From a Congressional report:
The National Aeronautics and Space Administration (NASA) conducts the most visible space activities. NASA's FY2004 budget request is $15.5 billion. NASA requested $15.0 billion for FY2003; Congress approved $15.3 billion (adjusted for the 0.65% across-the-board rescission, from which the shuttle program was exempted). The loss of the space shuttle Columbia on February 1, 2003, is dominating debate over NASA's future. The space shuttle's primary mission for the foreseeable future is taking crews and cargo to and from the International Space Station (ISS). The two programs are inextricably linked, and Congress and the Administration face many issues, both near-term and long-term, about the shuttle and ISS.
The Department of Defense (DOD) has a less visible but equally substantial space program. Tracking the DOD space budget is extremely difficult since space is not identified as a separate line item in the budget.

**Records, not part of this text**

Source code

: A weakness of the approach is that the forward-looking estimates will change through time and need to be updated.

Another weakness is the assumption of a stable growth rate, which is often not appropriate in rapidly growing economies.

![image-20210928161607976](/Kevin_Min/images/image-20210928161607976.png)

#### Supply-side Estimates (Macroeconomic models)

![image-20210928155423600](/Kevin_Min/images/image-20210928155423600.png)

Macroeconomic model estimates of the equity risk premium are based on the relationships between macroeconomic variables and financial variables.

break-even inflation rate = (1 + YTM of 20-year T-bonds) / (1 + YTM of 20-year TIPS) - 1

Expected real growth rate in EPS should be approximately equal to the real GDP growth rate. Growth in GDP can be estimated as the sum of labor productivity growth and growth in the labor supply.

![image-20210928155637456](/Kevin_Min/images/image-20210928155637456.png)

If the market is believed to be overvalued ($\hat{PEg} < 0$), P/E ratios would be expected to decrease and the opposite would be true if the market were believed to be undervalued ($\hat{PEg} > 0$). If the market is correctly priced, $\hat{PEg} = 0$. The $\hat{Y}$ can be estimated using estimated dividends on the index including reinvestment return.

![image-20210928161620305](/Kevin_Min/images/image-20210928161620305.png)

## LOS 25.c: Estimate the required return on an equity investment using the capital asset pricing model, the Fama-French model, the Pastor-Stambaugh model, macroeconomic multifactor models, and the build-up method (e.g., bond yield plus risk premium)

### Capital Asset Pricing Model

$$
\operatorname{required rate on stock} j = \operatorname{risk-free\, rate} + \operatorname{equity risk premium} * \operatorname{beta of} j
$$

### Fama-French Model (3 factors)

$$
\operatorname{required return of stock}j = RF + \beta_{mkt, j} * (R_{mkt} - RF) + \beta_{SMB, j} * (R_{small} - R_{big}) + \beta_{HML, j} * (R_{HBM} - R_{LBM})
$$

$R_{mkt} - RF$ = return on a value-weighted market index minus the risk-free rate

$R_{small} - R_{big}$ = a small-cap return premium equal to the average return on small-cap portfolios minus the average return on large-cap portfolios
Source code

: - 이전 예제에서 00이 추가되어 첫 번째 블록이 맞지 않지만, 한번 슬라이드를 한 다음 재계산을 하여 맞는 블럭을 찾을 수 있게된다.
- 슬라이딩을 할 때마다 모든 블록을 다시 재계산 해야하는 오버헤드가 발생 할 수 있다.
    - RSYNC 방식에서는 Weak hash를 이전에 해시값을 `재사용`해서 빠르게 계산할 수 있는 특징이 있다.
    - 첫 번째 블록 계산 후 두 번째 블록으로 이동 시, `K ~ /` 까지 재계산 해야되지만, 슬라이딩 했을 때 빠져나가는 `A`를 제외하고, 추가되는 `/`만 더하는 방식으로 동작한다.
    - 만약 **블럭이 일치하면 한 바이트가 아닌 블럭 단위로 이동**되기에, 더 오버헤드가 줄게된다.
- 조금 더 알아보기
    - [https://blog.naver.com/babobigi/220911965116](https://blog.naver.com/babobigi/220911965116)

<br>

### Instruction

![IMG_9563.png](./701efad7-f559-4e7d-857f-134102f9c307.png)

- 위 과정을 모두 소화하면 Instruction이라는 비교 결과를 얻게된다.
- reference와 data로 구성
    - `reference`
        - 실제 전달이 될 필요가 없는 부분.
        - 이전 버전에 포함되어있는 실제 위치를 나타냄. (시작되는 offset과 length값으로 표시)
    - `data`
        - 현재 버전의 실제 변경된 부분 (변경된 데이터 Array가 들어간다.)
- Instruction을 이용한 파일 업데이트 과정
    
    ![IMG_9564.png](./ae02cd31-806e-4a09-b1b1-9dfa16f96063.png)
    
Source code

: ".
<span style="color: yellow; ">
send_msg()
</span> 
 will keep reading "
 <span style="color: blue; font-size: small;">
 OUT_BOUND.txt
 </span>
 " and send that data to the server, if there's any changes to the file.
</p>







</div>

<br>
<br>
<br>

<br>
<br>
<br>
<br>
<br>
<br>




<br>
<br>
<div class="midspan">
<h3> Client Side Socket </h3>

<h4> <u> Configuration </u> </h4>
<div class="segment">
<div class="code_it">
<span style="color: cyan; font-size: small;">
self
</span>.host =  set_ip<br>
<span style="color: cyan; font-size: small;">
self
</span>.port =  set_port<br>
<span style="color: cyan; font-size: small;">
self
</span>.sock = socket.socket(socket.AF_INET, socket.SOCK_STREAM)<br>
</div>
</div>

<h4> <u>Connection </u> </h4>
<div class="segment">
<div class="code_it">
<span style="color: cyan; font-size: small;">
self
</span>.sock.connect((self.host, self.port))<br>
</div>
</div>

DOD sometimes releases only partial information (omitting funding for classified programs) or will suddenly release without explanation new figures for prior years that are quite different from what was previously reported. The most recent figures from DOD show a total (classified and unclassified) space budget of $15.7 billion for FY2002, $18.4 billion for FY2003, and a FY2004 request of $20.4 billion. DOD space issues include management of programs to develop new early warning and missile tracking satellites, and management of military and intelligence space activities generally.